London: Angriffe auf russische Flughäfen schwerer Schlag

Zwei russische Militärflughäfen, zum Teil hunderte Kilometer von der Front entfernt, werden das Ziel eines Angriffs. Für britische Geheimdienste ist klar: die Vorfälle dürften Folgen haben.
Ukrainische Soldaten beziehen Stellung an der Frontlinie in Donezk. © Roman Chop/AP/dpa

Die britischen Geheimdienste werten die jüngsten Angriffe auf zwei russische Militärflughäfen als signifikanten Rückschlag für den Kreml. Sollte Russland die Explosionen, deren Ursache noch unklar sei, als gezielte Attacken einstufen, sei dies wohl ein schweres Versagen beim Schutz der eigenen Truppen, schrieb das britische Verteidigungsministerium am Dienstag in London. Russland hat die Ukraine für die Angriffe auf die Militärflughäfen «Djagiljewo» im Gebiet Rjasan und «Engels» im Gebiet Saratow mit mindestens drei Toten am Montag verantwortlich gemacht.

Die Briten stufen den Vorfall auch aufgrund der geografischen Lage als bedeutsam ein: «Engels» sei mehr als 600 Kilometer von ukrainisch kontrollierten Gebieten entfernt. Die Geheimdienste vermuten, dass Moskau Langstreckenbomber nun auf andere Flugplätze verlegen könnte. Sie seien Teil der russischen nuklearen Abschreckung und würden häufig für konventionelle Raketenangriffe auf die Ukraine genutzt. Den verantwortlichen russischen Offizieren drohten harte Strafen, heißt es in dem Bericht.
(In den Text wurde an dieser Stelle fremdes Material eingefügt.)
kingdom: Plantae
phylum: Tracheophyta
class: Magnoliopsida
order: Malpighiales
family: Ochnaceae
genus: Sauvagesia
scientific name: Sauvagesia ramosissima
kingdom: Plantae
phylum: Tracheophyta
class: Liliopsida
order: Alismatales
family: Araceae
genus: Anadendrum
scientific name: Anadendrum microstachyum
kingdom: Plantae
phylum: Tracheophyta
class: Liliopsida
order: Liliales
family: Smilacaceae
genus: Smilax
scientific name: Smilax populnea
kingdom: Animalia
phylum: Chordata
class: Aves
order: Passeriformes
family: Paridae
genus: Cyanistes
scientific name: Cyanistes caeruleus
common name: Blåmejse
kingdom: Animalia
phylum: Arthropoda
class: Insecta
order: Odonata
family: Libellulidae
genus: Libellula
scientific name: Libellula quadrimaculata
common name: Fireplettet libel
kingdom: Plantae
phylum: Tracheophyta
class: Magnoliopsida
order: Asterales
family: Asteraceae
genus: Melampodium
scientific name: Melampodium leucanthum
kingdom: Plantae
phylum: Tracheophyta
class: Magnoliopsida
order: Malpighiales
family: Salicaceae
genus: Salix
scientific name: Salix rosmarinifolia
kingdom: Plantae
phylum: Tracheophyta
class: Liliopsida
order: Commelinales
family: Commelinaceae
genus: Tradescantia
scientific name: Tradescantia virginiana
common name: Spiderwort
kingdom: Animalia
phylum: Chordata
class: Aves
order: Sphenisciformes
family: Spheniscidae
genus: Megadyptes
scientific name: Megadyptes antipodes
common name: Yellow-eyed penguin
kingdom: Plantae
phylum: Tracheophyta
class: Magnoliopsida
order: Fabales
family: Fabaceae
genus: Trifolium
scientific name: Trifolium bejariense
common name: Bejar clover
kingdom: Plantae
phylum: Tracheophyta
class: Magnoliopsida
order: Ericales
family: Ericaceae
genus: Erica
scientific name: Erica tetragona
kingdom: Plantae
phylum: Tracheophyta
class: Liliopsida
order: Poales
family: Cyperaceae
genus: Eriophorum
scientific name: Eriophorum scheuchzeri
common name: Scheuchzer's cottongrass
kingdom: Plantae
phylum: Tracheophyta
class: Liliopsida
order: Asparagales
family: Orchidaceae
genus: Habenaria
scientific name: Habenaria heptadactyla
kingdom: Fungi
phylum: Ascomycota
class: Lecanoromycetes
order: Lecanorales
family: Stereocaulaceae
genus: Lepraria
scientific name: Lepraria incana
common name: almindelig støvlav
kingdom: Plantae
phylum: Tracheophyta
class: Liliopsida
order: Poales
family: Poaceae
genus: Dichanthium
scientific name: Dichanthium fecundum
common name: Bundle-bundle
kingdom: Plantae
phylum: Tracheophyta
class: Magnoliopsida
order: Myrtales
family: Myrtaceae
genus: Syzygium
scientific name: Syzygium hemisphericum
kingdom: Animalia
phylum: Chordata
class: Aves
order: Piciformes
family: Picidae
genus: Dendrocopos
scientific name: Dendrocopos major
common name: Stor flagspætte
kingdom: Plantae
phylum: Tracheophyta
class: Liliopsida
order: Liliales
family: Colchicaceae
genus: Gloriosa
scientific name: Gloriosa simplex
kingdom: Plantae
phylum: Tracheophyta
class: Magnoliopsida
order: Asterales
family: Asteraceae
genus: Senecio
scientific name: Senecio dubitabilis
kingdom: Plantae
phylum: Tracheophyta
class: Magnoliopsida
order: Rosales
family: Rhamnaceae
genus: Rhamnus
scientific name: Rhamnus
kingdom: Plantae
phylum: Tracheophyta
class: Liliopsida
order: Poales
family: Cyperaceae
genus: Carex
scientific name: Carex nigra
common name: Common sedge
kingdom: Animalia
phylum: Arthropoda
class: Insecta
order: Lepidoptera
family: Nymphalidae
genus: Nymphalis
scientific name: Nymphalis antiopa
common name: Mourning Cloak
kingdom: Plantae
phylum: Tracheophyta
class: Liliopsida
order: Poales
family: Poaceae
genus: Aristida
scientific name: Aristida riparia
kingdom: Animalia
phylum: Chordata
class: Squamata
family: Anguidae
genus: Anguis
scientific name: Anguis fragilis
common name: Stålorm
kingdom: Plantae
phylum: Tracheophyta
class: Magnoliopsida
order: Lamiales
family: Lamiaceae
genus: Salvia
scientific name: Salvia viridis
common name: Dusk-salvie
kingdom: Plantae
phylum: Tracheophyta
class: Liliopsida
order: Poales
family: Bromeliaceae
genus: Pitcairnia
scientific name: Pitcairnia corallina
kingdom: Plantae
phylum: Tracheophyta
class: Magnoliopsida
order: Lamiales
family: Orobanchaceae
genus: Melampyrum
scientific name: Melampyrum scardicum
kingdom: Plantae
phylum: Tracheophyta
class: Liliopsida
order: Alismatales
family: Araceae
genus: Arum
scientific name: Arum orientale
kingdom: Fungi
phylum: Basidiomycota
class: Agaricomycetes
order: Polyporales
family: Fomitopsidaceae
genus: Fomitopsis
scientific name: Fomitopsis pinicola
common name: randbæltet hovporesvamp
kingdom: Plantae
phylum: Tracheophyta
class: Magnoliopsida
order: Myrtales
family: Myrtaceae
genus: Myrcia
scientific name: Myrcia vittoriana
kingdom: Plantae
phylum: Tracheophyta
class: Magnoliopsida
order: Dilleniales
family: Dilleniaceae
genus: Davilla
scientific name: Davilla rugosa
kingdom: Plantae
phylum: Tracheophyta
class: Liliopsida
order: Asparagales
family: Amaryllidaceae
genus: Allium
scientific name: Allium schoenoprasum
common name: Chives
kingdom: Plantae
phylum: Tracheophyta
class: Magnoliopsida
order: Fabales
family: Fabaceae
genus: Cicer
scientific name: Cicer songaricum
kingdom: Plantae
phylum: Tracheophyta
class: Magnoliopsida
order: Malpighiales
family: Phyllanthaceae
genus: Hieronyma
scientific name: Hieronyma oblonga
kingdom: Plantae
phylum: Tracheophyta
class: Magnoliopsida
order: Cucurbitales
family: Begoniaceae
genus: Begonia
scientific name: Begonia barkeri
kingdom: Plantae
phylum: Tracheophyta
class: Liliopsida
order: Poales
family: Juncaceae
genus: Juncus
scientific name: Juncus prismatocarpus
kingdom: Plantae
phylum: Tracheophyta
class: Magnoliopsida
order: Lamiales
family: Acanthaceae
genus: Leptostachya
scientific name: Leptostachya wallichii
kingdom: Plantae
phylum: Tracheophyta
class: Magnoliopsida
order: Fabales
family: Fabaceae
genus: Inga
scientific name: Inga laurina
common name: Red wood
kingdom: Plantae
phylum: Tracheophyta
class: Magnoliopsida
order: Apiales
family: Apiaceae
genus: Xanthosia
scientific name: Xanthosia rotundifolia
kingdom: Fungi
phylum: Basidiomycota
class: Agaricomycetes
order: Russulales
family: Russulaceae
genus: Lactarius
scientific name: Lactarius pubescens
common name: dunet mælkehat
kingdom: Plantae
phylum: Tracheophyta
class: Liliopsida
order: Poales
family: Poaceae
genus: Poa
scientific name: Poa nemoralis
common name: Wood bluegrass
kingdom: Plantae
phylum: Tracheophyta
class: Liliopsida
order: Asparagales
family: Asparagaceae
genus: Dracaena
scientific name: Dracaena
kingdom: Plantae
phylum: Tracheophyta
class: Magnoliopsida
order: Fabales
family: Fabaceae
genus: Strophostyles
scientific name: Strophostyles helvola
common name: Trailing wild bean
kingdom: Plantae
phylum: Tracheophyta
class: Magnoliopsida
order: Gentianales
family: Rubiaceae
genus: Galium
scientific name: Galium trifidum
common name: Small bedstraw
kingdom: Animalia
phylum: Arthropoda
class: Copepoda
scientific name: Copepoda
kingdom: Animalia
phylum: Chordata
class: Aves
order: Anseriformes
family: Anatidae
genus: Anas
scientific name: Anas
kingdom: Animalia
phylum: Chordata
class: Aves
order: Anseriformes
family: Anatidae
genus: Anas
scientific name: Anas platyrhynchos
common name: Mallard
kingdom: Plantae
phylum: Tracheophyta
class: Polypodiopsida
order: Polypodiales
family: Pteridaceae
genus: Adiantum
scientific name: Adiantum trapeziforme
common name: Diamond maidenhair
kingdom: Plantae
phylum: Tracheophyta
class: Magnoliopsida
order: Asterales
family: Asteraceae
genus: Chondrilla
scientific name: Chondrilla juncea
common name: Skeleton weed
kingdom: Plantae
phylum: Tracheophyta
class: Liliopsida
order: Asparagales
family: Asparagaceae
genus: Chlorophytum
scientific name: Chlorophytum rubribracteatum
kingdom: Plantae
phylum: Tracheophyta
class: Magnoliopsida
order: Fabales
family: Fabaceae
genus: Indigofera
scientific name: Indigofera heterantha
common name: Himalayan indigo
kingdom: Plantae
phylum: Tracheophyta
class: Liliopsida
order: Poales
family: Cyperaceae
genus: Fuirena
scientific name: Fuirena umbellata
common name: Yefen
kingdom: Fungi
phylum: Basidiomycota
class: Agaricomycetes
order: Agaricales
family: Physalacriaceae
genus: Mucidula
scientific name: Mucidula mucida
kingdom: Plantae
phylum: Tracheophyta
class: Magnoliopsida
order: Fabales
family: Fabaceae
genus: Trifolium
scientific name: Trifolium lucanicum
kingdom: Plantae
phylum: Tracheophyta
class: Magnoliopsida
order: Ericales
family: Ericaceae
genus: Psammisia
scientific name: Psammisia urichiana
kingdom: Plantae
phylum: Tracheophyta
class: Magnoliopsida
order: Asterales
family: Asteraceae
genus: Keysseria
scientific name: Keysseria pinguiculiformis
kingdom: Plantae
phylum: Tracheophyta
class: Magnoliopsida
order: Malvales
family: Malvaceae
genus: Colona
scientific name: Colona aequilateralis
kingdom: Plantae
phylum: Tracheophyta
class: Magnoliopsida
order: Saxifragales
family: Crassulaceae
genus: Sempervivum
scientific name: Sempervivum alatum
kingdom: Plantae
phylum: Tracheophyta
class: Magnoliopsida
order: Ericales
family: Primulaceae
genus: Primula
Das britische Verteidigungsministerium veröffentlicht seit Beginn des russischen Angriffskriegs gegen die Ukraine Ende Februar unter Berufung auf Geheimdienstinformationen täglich Informationen zum Kriegsverlauf. Damit will die britische Regierung sowohl der russischen Darstellung entgegentreten als auch Verbündete bei der Stange halten. Moskau wirft London eine Desinformationskampagne vor.

Neuer Drohnenangriff auf russischen Flugplatz

Unterdessen ist in der russischen Region Kursk an der Grenze zur Ukraine nach Angaben von Behörden ein Flugplatz mit Drohnen angriffen worden. «Wegen des Brandes im Bereich des Flughafens wurde entschieden, den Unterricht an zwei Schulen auszusetzen», erklärte der Gouverneur von Kursk, Roman Starowoit, am Dienstag im Nachrichtendienst Telegram. Das Feuer war nach diesen Angaben am Vormittag noch nicht unter Kontrolle. Zudem wurde nach einem Medienbericht am Dienstag auch in der benachbarten Region Baza eine militärisch genutzte Anlage mit Drohnen angegriffen.

Videos aus der Industriestadt Kursk zeigten eine große Stichflamme im Bereich des Flughafens. Medienberichten zufolge geriet ein Ölreservoir in Brand. Der Flughafen wird seit Beginn des russischen Angriffskriegs gegen das Nachbarland Ende Februar ausschließlich für militärische Zwecke genutzt. Für zivile Flüge ist er gesperrt.

Zudem berichtete das Internetportal Baza über eine Drohnenattacke auf das Kombinat «Slawa» im Gebiet Brjansk, etwa 80 Kilometer von der Grenze zur Ukraine entfernt. Die Tätigkeit des Kombinats haben die russischen Behörden zum Staatsgeheimnis erklärt, weil es Verbindungen zur nationalen Sicherheit habe. Ziel waren Berichten zufolge offenbar ebenfalls Treibstoffreservoirs. Angeblich waren sie aber leer, weshalb die Attacke keinen größeren Brand ausgelöst habe.